The Parameter Golf challenge is not a generic “small model” contest. It asks for a language model whose entire self-contained submission artifact fits under 16,000,000 bytes, trains within a fixed budget, and is judged by tokenizer-agnostic bits per byte on a fixed evaluation set.
That framing changes the problem from “how many parameters can we afford?” to “what buys the most language-model quality per stored byte?”
What the challenge is really optimizing
A strong submission is not just a checkpoint. It is a bundle of choices that have to work together:
- model architecture
- tokenizer or byte-handling strategy
- training recipe
- export and compression path
- evaluation behavior under the allowed time budget
In other words, Parameter Golf is closer to a joint systems + modeling + compression problem than a pure architecture leaderboard.
Why the design space bends so hard
Because the hard cap is on the final artifact, the challenge strongly rewards ideas that:
- reduce the number of unique weights rather than only the number of nominal parameters
- make stored weights easier to quantize and compress
- spend more capability on compute and less on bytes
- control vocabulary and output-head overhead
- preserve quality after the exact serialization and decompression path
That is why the most relevant research lanes are:
- recursive and shared-parameter architectures
- quantization, outliers, and compression-aware training
- tokenizer and vocabulary efficiency
- evaluation-time compute
- training economics and small-model bottlenecks
The core mental shift
Many habits from normal LM work become misleading here:
- lower pre-quantization loss is not automatically a win
- larger raw parameter count is not automatically a win
- better-looking uncompressed checkpoints are not automatically a win
- “just quantize it later” is often too weak a strategy
The score only cares about the model that actually survives the full artifact path and still performs well within the challenge constraints.

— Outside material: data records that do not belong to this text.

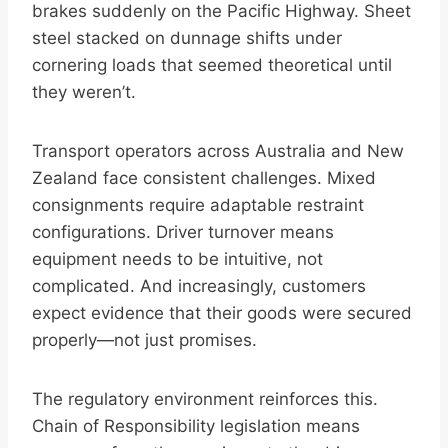
brakes suddenly on the Pacific Highway. Sheet
steel stacked on dunnage shifts under
cornering loads that seemed theoretical until
they weren’t.
Transport operators across Australia and New
Zealand face consistent challenges. Mixed
consignments require adaptable restraint
configurations. Driver turnover means
equipment needs to be intuitive, not
complicated. And increasingly, customers
expect evidence that their goods were secured
properly—not just promises.
The regulatory environment reinforces this.
Chain of Responsibility legislation means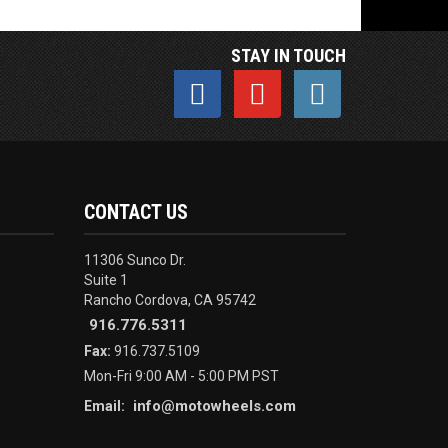
STAY IN TOUCH
CONTACT US
11306 Sunco Dr.
Suite 1
Rancho Cordova, CA 95742
916.776.5311
Fax:
916.737.5109
Mon-Fri 9:00 AM - 5:00 PM PST
info@motowheels.com
Email: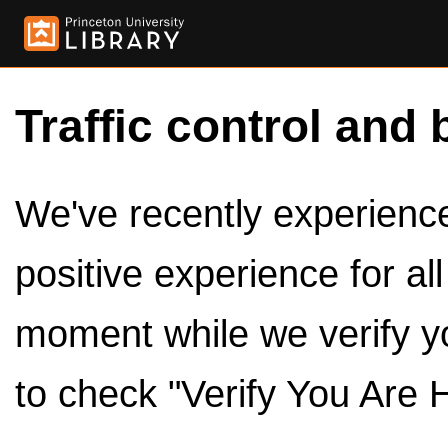
Traffic control and 
We've recently experienced
positive experience for al
moment while we verify y
to check "Verify You Are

Challenge-facing questions this garden tracks
This section of the garden is meant to answer questions like:
- What exactly do the byte cap and evaluation rules reward?
- How should public runs and leaderboard claims be interpreted?

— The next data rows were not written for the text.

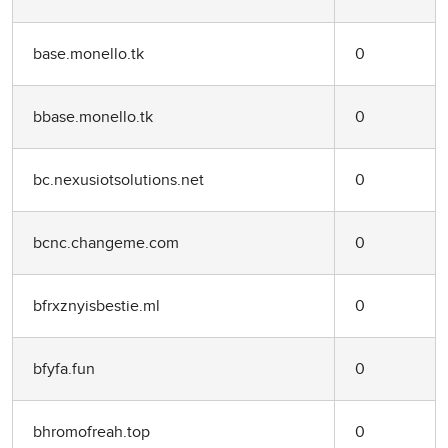
base.monello.tk
0
bbase.monello.tk
0
bc.nexusiotsolutions.net
0
bcnc.changeme.com
0
bfrxznyisbestie.ml
0
bfyfa.fun
0
bhromofreah.top
0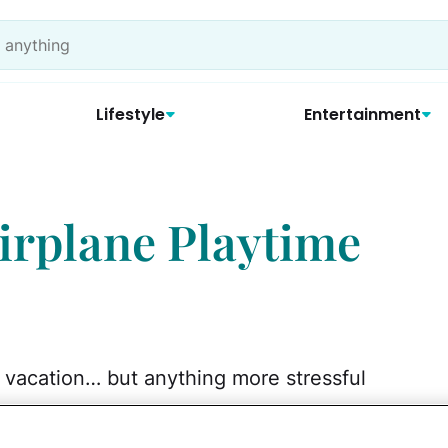
Lifestyle
Entertainment
Airplane Playtime
a vacation… but anything more stressful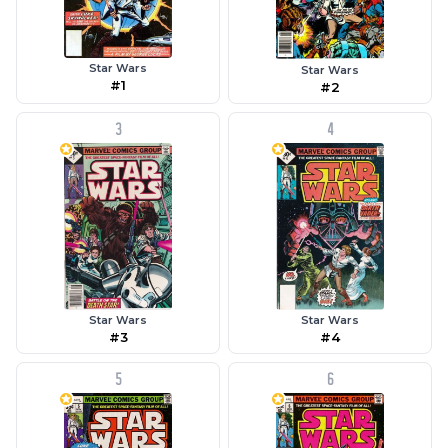
Star Wars
Star Wars
#1
#2
3
4
Star Wars
Star Wars
#3
#4
5
6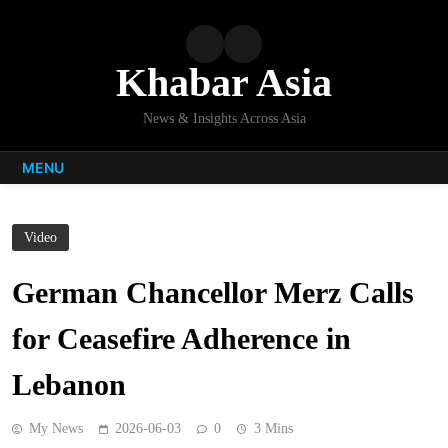
Skip
to
content
Khabar Asia
News & Insights Across Asia
MENU
Video
German Chancellor Merz Calls
for Ceasefire Adherence in
Lebanon
My News
2026-06-03
0
3 Mins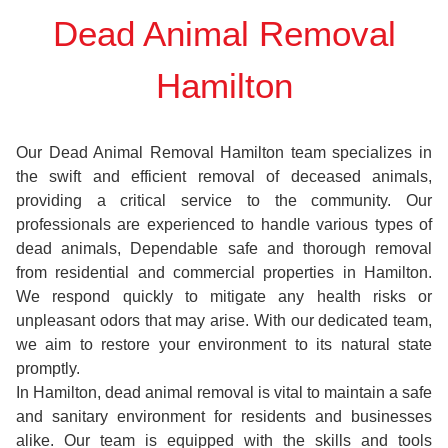
Dead Animal Removal
Hamilton
Our Dead Animal Removal Hamilton team specializes in
the swift and efficient removal of deceased animals,
providing a critical service to the community. Our
professionals are experienced to handle various types of
dead animals, Dependable safe and thorough removal
from residential and commercial properties in Hamilton.
We respond quickly to mitigate any health risks or
unpleasant odors that may arise. With our dedicated team,
we aim to restore your environment to its natural state
promptly.
In Hamilton, dead animal removal is vital to maintain a safe
and sanitary environment for residents and businesses
alike. Our team is equipped with the skills and tools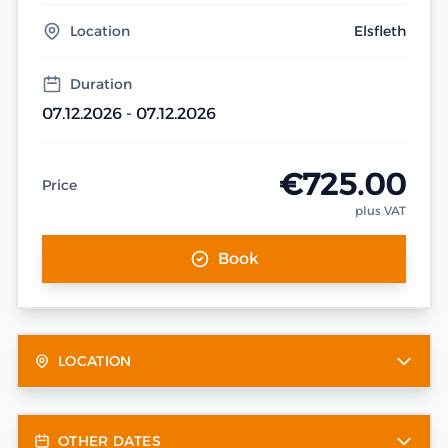
Location
Elsfleth
Duration
07.12.2026 - 07.12.2026
€725.00
Price
plus VAT
Book
LOCATION
OTHER DATES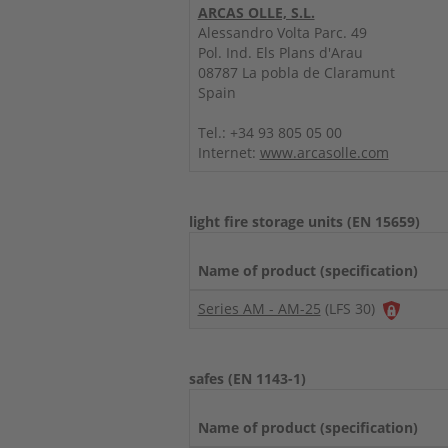
ARCAS OLLE, S.L.
Alessandro Volta Parc. 49
Pol. Ind. Els Plans d'Arau
08787 La pobla de Claramunt
Spain
Tel.: +34 93 805 05 00
Internet:
www.arcasolle.com
light fire storage units (EN 15659)
Name of product (specification)
Series AM - AM-25
(LFS 30)
safes (EN 1143-1)
Name of product (specification)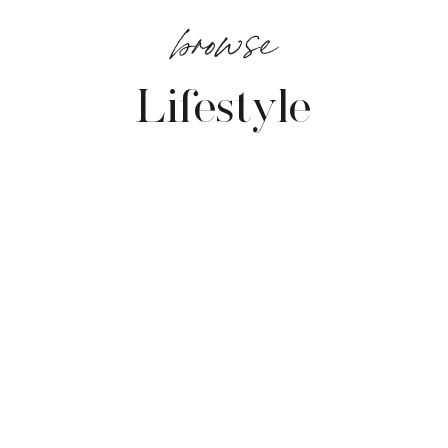
browse
Lifestyle
VIEW POSTS →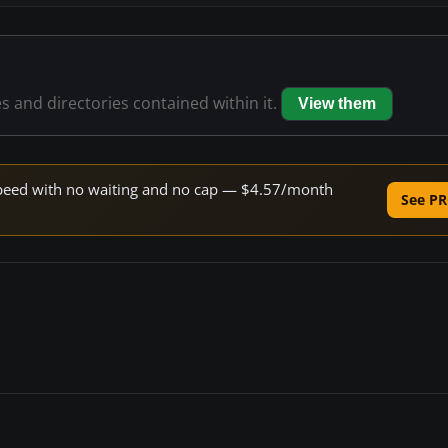
es and directories contained within it.
View them
e speed with no waiting and no cap — $4.57/month
See PR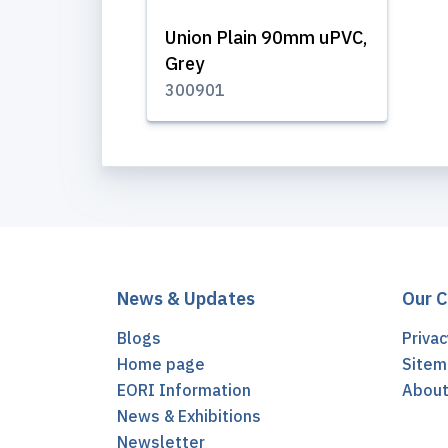
Union Plain 90mm uPVC,
Grey
300901
News & Updates
Our 
Blogs
Privac
Home page
Sitem
EORI Information
Abou
News & Exhibitions
Newsletter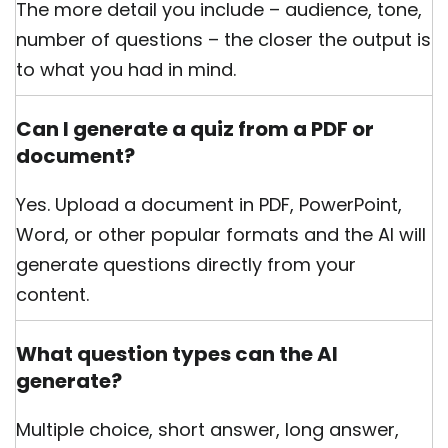
The more detail you include – audience, tone,
number of questions – the closer the output is
to what you had in mind.
Can I generate a quiz from a PDF or
document?
Yes. Upload a document in PDF, PowerPoint,
Word, or other popular formats and the AI will
generate questions directly from your
content.
What question types can the AI
generate?
Multiple choice, short answer, long answer,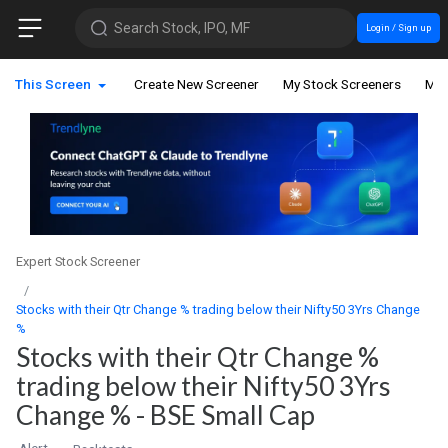
Search Stock, IPO, MF
Login / Sign up
This Screen
Create New Screener
My Stock Screeners
My 
Expert Stock Screener
Stocks with their Qtr Change % trading below their Nifty50 3Yrs Change
%
Stocks with their Qtr Change %
trading below their Nifty50 3Yrs
Change % - BSE Small Cap
Alert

- Which directions already look crowded, and which still look open?
- Where do local results translate cleanly to the public challenge, and where do they not?
Pages in this section
- Constraints and scoring
- History and public runs
- How to read the leaderboard and public records
- Local benchmark vs official evaluation
- Public research directions
- Challenge history
- Local experiment history
One-sentence summary
A good Parameter Golf entry is a model whose stored bytes, training recipe, compression behavior, and evaluation strategy are all co-designed so that the final 16 MB artifact is unusually strong on the actual challenge metric.